Direito à Informação

Coluna Reflexões sobre Direito Público e Democracia, por Felipe Bizinoto Soares, articulista do Jornal Estado de Direito

 

 

 

        Ao trabalhar as raízes do Direito, Miguel Reale[1] é categórico ao afirmar que o fenômeno jurídico é uma exteriorização cultural, uma forma de labor do ser humano sobre a natureza (no caso, tendo como cerne as inclinações humanas à socialidade). Por ser uma espécie de manifestação cultural, o Direito sofre influências sociais: vê-se, p. ex., o papel de protagonismo feminino, que, gradualmente, foi ascendente e, atualmente, a mulher tem papel chave nas decisões políticas como gestores públicas e privadas.

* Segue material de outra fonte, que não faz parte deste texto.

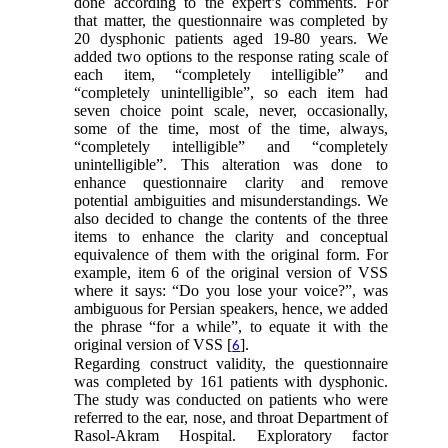
done according to the expert’s comments. For
that matter, the questionnaire was completed by
20 dysphonic patients aged 19-80 years. We
added two options to the response rating scale of
each item, “completely intelligible” and
“completely unintelligible”, so each item had
seven choice point scale, never, occasionally,
some of the time, most of the time, always,
“completely intelligible” and “completely
unintelligible”. This alteration was done to
enhance questionnaire clarity and remove
potential ambiguities and misunderstandings. We
also decided to change the contents of the three
items to enhance the clarity and conceptual
equivalence of them with the original form. For
example, item 6 of the original version of VSS
where it says: “Do you lose your voice?”, was
ambiguous for Persian speakers, hence, we added
the phrase “for a while”, to equate it with the
original version of VSS [
].
6
Regarding construct validity, the questionnaire
was completed by 161 patients with dysphonic.
The study was conducted on patients who were
referred to the ear, nose, and throat Department of
Rasol-Akram Hospital. Exploratory factor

        Sob o enfoque da divisão histórica das Revoluções Industriais, vê-se uma forte influência de tais marcos no plano jurídico: p. ex., a doutrina do Estado Social, das posições jurídicas fundamentais de segunda dimensão ou geração, a reivindicação coletivizada (especialmente pela via sindical) de interesses jurídicos fundamentais.

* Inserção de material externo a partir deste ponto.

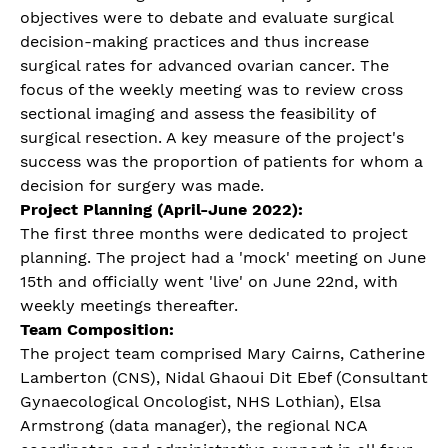
objectives were to debate and evaluate surgical
decision-making practices and thus increase
surgical rates for advanced ovarian cancer. The
focus of the weekly meeting was to review cross
sectional imaging and assess the feasibility of
surgical resection. A key measure of the project's
success was the proportion of patients for whom a
decision for surgery was made.
Project Planning (April-June 2022):
The first three months were dedicated to project
planning. The project had a 'mock' meeting on June
15th and officially went 'live' on June 22nd, with
weekly meetings thereafter.
Team Composition:
The project team comprised Mary Cairns, Catherine
Lamberton (CNS), Nidal Ghaoui Dit Ebef (Consultant
Gynaecological Oncologist, NHS Lothian), Elsa
Armstrong (data manager), the regional NCA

        Um salto histórico considerável é dado e se inicia com o advento da internet, mas é reconhecida no séc. XXI e é chamada por Klaus Martin Schwab[2] como a 4ª Revolução Industrial, marco histórico que decorre da forte interação entre o desenvolvimento tecnológico e os meios de comunicação, com ênfase a proliferação da rede mundial de computadores, ou internet. Essa ruptura industrial afeta, obviamente, a economia, bem como reflete na política e na ciência jurídica: antes não se falava de direito ao esquecimento e, atualmente, é uma das pautas das decisões políticas fundamentais tanto estatais quanto internacionais.

Créditos: PixaBay

        Com o advento dessa 4ª Revolução é que se constatou o que aparenta contradição: ao mesmo tempo o ser humano é visto, mas não o é. Essa ideia decorre do fato de que os sujeitos se comunicam e se enxergam não de forma física, mas, como ensina Fernanda Bruno[3], por meio de máquinas que veem e que, inclusive, memorizam os modos de ser dos interlocutores. Atualmente vigora um modelo de economia criadora e participativa, que consiste na atribuição de papel ativo ao consumidor no desenvolvimento de mercadorias e serviços buscados no mercado, desde que, evidentemente, haja uma troca: devem disponibilizar determinadas informações, os dados, ao fornecedor ou aos diversos tipos de provedores atuantes no mundo digital[4].

        Em sede de teoria geral do Direito, expõe Carlos Camillo[5] que essa proliferação da cultura dos dados influencia muito o fenômeno jurídico: ganham novos contrastes, p. ex., questões sobre intimidade e exposição de informações pessoais, formas de fiscalização estatal dos indivíduos e vice-versa, formas de participação na tomada de decisões, a internet como posição jurídica de caráter fundamental, a autodeterminação informática.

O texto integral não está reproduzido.